Provided material:

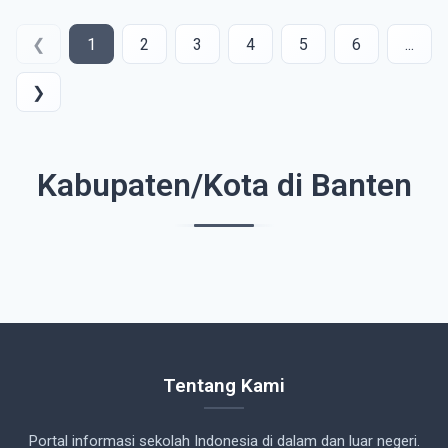
❮
1
2
3
4
5
6
...
❯
Kabupaten/Kota di Banten
Tentang Kami
Portal informasi sekolah Indonesia di dalam dan luar negeri.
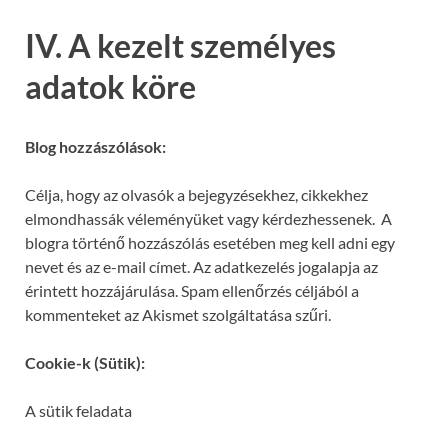
IV. A kezelt személyes
adatok köre
Blog hozzászólások:
Célja, hogy az olvasók a bejegyzésekhez, cikkekhez
elmondhassák véleményüket vagy kérdezhessenek. A
blogra történő hozzászólás esetében meg kell adni egy
nevet és az e-mail címet. Az adatkezelés jogalapja az
érintett hozzájárulása. Spam ellenőrzés céljából a
kommenteket az Akismet szolgáltatása szűri.
Cookie-k (Sütik):
A sütik feladata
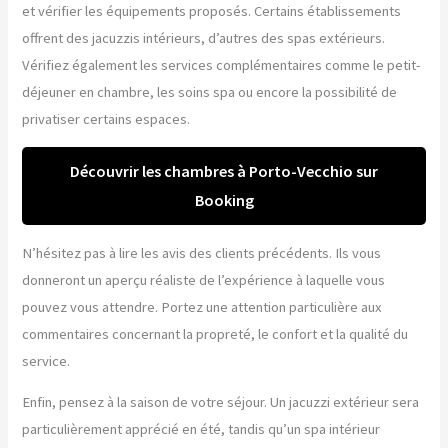
et vérifier les équipements proposés. Certains établissements
offrent des jacuzzis intérieurs, d’autres des spas extérieurs.
Vérifiez également les services complémentaires comme le petit-
déjeuner en chambre, les soins spa ou encore la possibilité de
privatiser certains espaces.
Découvrir les chambres à Porto-Vecchio sur
Booking
N’hésitez pas à lire les avis des clients précédents. Ils vous
donneront un aperçu réaliste de l’expérience à laquelle vous
pouvez vous attendre. Portez une attention particulière aux
commentaires concernant la propreté, le confort et la qualité du
service.
Enfin, pensez à la saison de votre séjour. Un jacuzzi extérieur sera
particulièrement apprécié en été, tandis qu’un spa intérieur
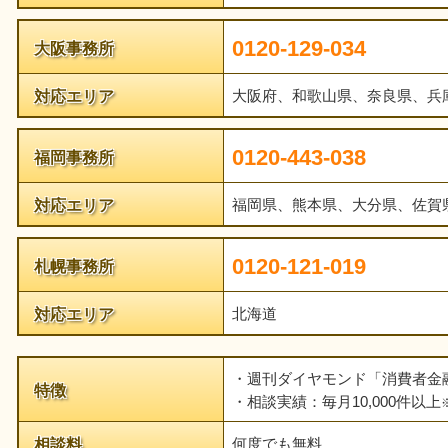
0120-129-034
大阪事務所
対応エリア
大阪府、和歌山県、奈良県、兵
0120-443-038
福岡事務所
対応エリア
福岡県、熊本県、大分県、佐賀
0120-121-019
札幌事務所
対応エリア
北海道
・週刊ダイヤモンド「消費者金
特徴
・相談実績：毎月10,000件以上
相談料
何度でも無料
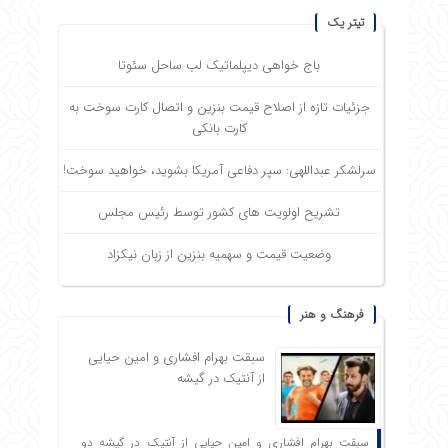
تیتر یک
باج خواهی دیپلماتیک لب ساحل سئوتا
جزئیات تازه از اصلاح قیمت بنزین و اتصال کارت سوخت به
کارت بانکی
سرلشکر عبداللهی: سپر دفاعی آمریکا بشوید، خواهید سوخت!
تشریح اولویت های کشور توسط رئیس مجلس
وضعیت قیمت و سهمیه بنزین از زبان نیکزاد
فرهنگ و هنر
سبقت بهرام افشاری و امین حیایی
از آنتیک در گیشه
سبقت بهرام افشاری و امین حیایی از آنتیک در گیشه دو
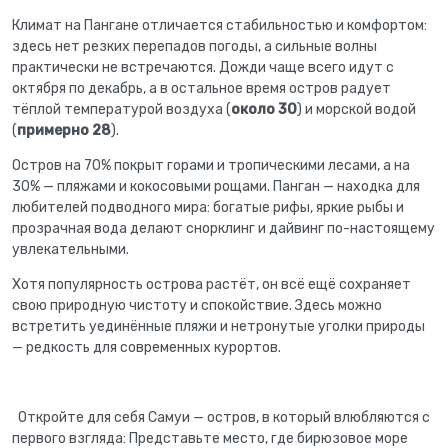
Климат на Пангане отличается стабильностью и комфортом:
здесь нет резких перепадов погоды, а сильные волны
практически не встречаются. Дожди чаще всего идут с
октября по декабрь, а в остальное время остров радует
тёплой температурой воздуха (
около 30
) и морской водой
(
примерно 28
).
Остров на 70% покрыт горами и тропическими лесами, а на
30% — пляжами и кокосовыми рощами. Панган — находка для
любителей подводного мира: богатые рифы, яркие рыбы и
прозрачная вода делают снорклинг и дайвинг по-настоящему
увлекательными.
Хотя популярность острова растёт, он всё ещё сохраняет
свою природную чистоту и спокойствие. Здесь можно
встретить уединённые пляжи и нетронутые уголки природы
— редкость для современных курортов.
Откройте для себя Самуи — остров, в который влюбляются с
первого взгляда: Представьте место, где бирюзовое море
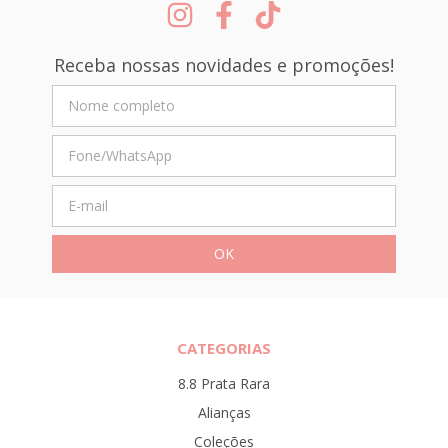
Receba nossas novidades e promoções!
CATEGORIAS
8.8 Prata Rara
Alianças
Coleções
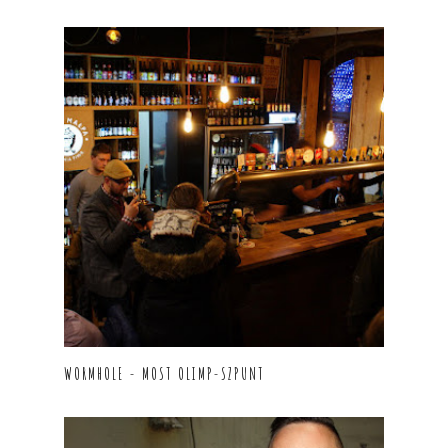
WORMHOLE - MOST OLIMP-SZPUNT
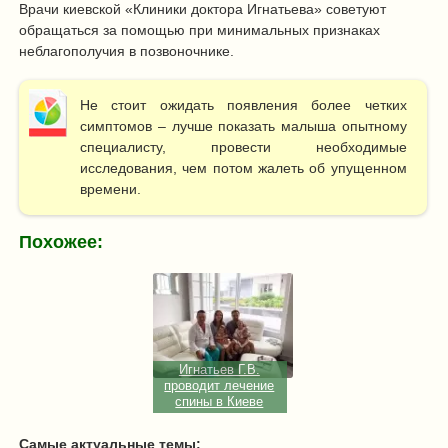
Врачи киевской «Клиники доктора Игнатьева» советуют
обращаться за помощью при минимальных признаках
неблагополучия в позвоночнике.
Не стоит ожидать появления более четких
симптомов – лучше показать малыша опытному
специалисту, провести необходимые
исследования, чем потом жалеть об упущенном
времени.
Похожее:
Игнатьев Г.В.
проводит лечение
спины в Киеве
Самые актуальные темы:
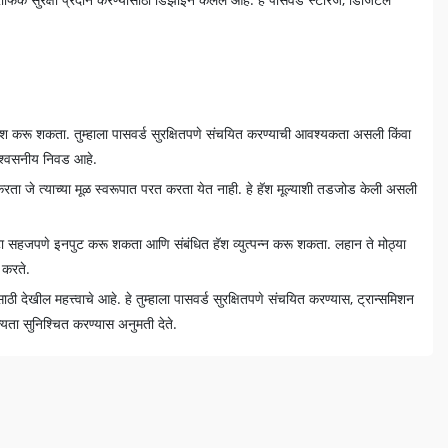
 हॅश करू शकता. तुम्‍हाला पासवर्ड सुरक्षितपणे संचयित करण्‍याची आवश्‍यकता असली किंवा
िश्‍वसनीय निवड आहे.
 करता जे त्याच्या मूळ स्वरूपात परत करता येत नाही. हे हॅश मूल्याशी तडजोड केली असली
डेटा सहजपणे इनपुट करू शकता आणि संबंधित हॅश व्युत्पन्न करू शकता. लहान ते मोठ्या
 करते.
ठी देखील महत्त्वाचे आहे. हे तुम्हाला पासवर्ड सुरक्षितपणे संचयित करण्यास, ट्रान्समिशन
यता सुनिश्चित करण्यास अनुमती देते.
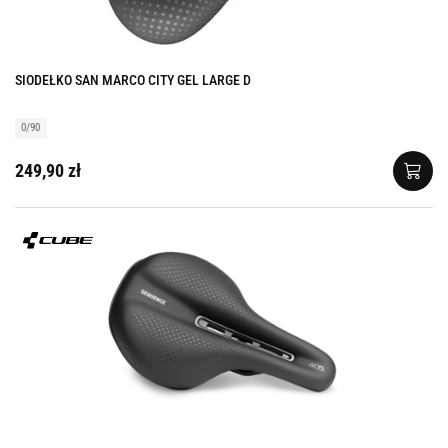
SIODEŁKO SAN MARCO CITY GEL LARGE D
0/90
249,90 zł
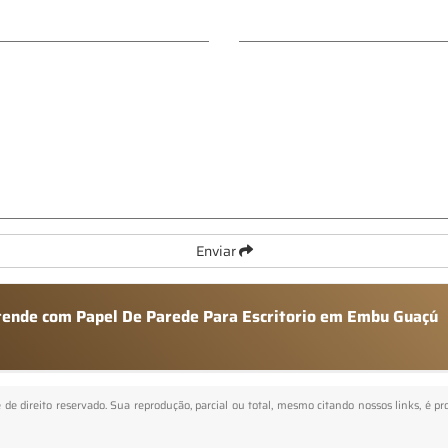
Enviar
atende com Papel De Parede Para Escritorio em Embu Guaçú
é de direito reservado. Sua reprodução, parcial ou total, mesmo citando nossos links, é p
.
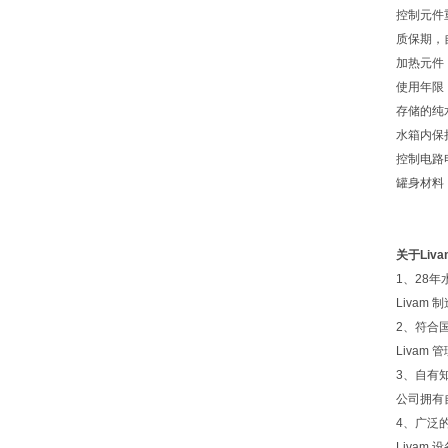
控制元件
质保期，
加热元件：
使用年限
存储的纯水
水箱内保持
控制电路电
罐身材料
关于Liva
1、28
Liva
2、符合
Livam
3、自有
公司拥有
4、广泛
Liva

Activity:
If a line falls between the one containing "हॅश करू शकता." and the last line of the records above, inclusive, restate it exactly; leave out the pictures and everything else.

Solution to the problem:
 हॅश करू शकता. तुम्‍हाला पासवर्ड सुरक्षितपणे संचयित करण्‍याची आवश्‍यकता असली किंवा
िश्‍वसनीय निवड आहे.
 करता जे त्याच्या मूळ स्वरूपात परत करता येत नाही. हे हॅश मूल्याशी तडजोड केली असली
डेटा सहजपणे इनपुट करू शकता आणि संबंधित हॅश व्युत्पन्न करू शकता. लहान ते मोठ्या
 करते.
ठी देखील महत्त्वाचे आहे. हे तुम्हाला पासवर्ड सुरक्षितपणे संचयित करण्यास, ट्रान्समिशन
यता सुनिश्चित करण्यास अनुमती देते.
SIODEŁKO SAN MARCO CITY GEL LARGE D
0/90
249,90 zł
Enviar
atende com Papel De Parede Para Escritorio em Embu Guaçú
é de direito reservado. Sua reprodução, parcial ou total, mesmo citando nossos links, é p
.
控制元件
质保期，
加热元件：
使用年限
存储的纯水
水箱内保持
控制电路电
罐身材料
关于Liva
1、28
Liva
2、符合
Livam
3、自有
公司拥有
4、广泛
Liva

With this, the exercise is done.